Gareth Williams, science historian at the University of Bristol, makes the claim in his new book A Monstrous Commotion: The Mysteries of Loch Ness, after coming across a key passage in the novel Marise, by ‘Stephen Lister’, in the course of his research. In it the narrator claims to have chanced upon the entire scheme whilst supping a pint in Trafalgar Square, London.

In Lister’s tome the narrator states that the salty tale was dreamed up ‘during a conversation which took place in a London public house, under the shadow of a monument erected to the great Lord Nelson’. The book goes onto claim that “The Loch Ness Monster, was invented for a fee of £150 by an ingenious publicity man employed by hotel keepers.”

Prof.
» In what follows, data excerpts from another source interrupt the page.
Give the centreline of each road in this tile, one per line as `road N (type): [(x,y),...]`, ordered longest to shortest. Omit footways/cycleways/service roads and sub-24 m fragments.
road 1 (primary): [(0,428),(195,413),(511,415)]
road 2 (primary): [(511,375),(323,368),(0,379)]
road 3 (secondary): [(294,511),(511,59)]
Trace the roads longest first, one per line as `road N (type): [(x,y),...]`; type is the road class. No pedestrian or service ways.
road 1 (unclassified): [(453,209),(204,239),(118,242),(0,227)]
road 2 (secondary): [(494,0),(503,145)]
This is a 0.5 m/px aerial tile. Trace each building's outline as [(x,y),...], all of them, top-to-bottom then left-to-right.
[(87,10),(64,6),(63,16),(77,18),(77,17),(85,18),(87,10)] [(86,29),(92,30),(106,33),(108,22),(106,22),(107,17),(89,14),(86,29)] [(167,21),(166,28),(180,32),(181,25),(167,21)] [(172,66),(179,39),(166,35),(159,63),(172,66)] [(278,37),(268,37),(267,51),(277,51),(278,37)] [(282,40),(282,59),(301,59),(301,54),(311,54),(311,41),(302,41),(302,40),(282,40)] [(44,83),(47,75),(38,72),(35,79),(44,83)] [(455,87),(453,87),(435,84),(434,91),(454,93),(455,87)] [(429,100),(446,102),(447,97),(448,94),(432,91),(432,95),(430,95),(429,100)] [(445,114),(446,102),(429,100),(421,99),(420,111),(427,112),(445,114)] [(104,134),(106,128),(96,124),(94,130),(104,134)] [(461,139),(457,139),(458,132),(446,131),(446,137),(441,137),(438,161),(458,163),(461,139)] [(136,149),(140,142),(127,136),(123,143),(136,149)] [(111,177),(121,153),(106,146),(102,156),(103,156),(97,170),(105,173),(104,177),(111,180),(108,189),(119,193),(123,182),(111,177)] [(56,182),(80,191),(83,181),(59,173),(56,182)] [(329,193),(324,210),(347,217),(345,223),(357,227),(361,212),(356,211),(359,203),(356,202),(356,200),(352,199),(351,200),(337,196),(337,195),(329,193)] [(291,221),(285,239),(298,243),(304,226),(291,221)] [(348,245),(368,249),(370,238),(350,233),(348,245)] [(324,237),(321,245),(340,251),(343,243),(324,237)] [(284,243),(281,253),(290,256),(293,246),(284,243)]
Williams goes on to further reveal that ‘Lister’ was actually a pen name of public relations consultant DG Gerahty, who claimed credit for the myth after being hired by a group of anxious hotel keepers to revive their trade amidst the downturn of the Great Depression.

Asked whether he personally believed in the myth Williams said: “… If you pinned me up against a wall and said, ‘What do you think?’, I’ve been back through all the evidence before 1930 and there’s bugger all there, basically.”

Gerahty claimed to have based his Scottish creation on a fabricated lake monster called Ogopogo, invented by a canny Canadian estate agent seeking to drive up property prices in the Okanagan Valley in British Columbia.